Assigned task:
Only the closing portion of the entries is to be reproduced: the line containing "micrograph of neoplastic" through the very last line, exactly as written.

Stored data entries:
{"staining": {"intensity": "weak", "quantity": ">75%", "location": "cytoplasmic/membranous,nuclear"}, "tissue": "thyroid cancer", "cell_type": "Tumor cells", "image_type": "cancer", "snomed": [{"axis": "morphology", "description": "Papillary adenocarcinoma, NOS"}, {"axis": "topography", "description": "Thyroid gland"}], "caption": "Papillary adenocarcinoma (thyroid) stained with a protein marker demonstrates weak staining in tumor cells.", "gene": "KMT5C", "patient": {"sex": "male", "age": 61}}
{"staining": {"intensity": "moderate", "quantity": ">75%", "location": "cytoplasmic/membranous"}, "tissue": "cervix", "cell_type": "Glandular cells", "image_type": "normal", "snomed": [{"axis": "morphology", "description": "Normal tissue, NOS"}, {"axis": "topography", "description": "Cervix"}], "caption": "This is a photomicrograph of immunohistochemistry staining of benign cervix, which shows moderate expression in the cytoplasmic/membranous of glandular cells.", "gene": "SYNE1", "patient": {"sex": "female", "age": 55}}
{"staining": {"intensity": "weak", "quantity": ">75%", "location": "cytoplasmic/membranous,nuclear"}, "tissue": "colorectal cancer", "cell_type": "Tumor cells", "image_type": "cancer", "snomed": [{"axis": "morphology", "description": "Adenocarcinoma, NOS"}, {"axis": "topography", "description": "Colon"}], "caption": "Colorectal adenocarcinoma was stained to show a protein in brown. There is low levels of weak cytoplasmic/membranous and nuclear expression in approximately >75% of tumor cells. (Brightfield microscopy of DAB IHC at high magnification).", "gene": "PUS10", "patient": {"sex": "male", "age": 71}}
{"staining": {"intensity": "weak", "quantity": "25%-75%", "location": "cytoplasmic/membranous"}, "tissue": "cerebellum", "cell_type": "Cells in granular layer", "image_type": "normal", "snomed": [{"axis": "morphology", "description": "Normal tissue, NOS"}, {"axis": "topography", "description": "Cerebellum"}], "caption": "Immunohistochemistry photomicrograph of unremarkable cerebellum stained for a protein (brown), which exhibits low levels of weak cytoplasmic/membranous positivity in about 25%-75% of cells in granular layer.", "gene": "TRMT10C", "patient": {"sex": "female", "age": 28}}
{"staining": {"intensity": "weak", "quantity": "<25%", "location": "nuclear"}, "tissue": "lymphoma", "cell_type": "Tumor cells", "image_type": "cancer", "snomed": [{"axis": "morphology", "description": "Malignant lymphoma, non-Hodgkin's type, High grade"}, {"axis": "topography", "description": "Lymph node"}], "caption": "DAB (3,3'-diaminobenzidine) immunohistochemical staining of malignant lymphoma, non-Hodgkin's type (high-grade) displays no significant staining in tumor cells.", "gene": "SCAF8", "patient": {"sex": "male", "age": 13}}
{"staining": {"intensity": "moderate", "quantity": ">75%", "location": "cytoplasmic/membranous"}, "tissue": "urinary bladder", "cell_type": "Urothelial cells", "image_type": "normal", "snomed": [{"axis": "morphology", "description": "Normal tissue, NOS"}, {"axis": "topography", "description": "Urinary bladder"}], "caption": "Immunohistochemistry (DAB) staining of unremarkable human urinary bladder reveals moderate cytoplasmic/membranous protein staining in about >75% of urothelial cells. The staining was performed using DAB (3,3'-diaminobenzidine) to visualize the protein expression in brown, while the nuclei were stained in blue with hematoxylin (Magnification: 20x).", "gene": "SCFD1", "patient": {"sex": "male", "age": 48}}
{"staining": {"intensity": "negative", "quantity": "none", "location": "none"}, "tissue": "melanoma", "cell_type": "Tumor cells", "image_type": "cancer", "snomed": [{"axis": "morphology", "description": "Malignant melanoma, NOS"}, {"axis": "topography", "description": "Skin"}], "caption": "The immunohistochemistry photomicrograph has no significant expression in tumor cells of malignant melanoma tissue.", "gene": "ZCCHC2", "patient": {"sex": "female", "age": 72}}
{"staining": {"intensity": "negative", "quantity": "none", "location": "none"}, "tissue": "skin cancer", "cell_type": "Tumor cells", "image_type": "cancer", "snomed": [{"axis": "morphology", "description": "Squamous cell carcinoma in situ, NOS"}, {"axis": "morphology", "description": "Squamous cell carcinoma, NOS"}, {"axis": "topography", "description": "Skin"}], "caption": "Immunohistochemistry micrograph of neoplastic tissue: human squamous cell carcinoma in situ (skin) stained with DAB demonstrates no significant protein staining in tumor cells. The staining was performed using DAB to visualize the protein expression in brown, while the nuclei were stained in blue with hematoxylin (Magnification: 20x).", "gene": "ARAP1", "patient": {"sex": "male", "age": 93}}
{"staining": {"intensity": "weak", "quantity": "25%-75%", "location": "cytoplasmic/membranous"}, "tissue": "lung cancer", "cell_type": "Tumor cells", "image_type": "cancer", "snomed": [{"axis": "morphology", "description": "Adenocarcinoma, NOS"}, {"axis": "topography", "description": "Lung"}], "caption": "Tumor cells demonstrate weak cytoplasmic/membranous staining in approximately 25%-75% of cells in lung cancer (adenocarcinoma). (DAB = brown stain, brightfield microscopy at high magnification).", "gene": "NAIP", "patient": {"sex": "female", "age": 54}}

Written solution:
{"staining": {"intensity": "negative", "quantity": "none", "location": "none"}, "tissue": "skin cancer", "cell_type": "Tumor cells", "image_type": "cancer", "snomed": [{"axis": "morphology", "description": "Squamous cell carcinoma in situ, NOS"}, {"axis": "morphology", "description": "Squamous cell carcinoma, NOS"}, {"axis": "topography", "description": "Skin"}], "caption": "Immunohistochemistry micrograph of neoplastic tissue: human squamous cell carcinoma in situ (skin) stained with DAB demonstrates no significant protein staining in tumor cells. The staining was performed using DAB to visualize the protein expression in brown, while the nuclei were stained in blue with hematoxylin (Magnification: 20x).", "gene": "ARAP1", "patient": {"sex": "male", "age": 93}}
{"staining": {"intensity": "weak", "quantity": "25%-75%", "location": "cytoplasmic/membranous"}, "tissue": "lung cancer", "cell_type": "Tumor cells", "image_type": "cancer", "snomed": [{"axis": "morphology", "description": "Adenocarcinoma, NOS"}, {"axis": "topography", "description": "Lung"}], "caption": "Tumor cells demonstrate weak cytoplasmic/membranous staining in approximately 25%-75% of cells in lung cancer (adenocarcinoma). (DAB = brown stain, brightfield microscopy at high magnification).", "gene": "NAIP", "patient": {"sex": "female", "age": 54}}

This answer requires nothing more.